— start Available records —

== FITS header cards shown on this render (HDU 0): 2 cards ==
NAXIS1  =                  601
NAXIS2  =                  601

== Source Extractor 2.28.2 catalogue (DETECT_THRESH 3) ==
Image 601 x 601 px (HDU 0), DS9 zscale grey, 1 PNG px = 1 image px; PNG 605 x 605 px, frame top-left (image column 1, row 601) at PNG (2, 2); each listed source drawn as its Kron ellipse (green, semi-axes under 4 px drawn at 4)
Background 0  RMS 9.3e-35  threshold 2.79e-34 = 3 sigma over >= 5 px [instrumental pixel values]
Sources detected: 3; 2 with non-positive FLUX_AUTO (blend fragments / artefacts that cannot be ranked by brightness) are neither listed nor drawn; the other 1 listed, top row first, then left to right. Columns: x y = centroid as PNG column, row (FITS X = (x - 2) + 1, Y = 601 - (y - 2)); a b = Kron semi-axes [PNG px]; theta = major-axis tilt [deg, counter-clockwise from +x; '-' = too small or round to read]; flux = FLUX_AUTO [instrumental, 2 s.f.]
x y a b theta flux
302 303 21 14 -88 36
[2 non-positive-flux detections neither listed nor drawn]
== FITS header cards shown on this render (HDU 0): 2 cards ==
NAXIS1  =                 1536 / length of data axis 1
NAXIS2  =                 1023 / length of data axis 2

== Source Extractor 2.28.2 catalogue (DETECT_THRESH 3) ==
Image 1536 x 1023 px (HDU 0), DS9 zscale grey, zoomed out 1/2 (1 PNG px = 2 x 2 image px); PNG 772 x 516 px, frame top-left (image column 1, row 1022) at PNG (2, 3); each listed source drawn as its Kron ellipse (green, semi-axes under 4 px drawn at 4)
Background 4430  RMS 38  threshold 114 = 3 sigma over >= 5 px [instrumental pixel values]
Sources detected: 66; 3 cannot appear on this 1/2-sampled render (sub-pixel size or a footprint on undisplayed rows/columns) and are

— end Available records —

# Exercise aim
Display each line of the listing above that contains the string "pixel". Matching is case-sensitive.

# In response
Background 0  RMS 9.3e-35  threshold 2.79e-34 = 3 sigma over >= 5 px [instrumental pixel values]
Background 4430  RMS 38  threshold 114 = 3 sigma over >= 5 px [instrumental pixel values]
Sources detected: 66; 3 cannot appear on this 1/2-sampled render (sub-pixel size or a footprint on undisplayed rows/columns) and are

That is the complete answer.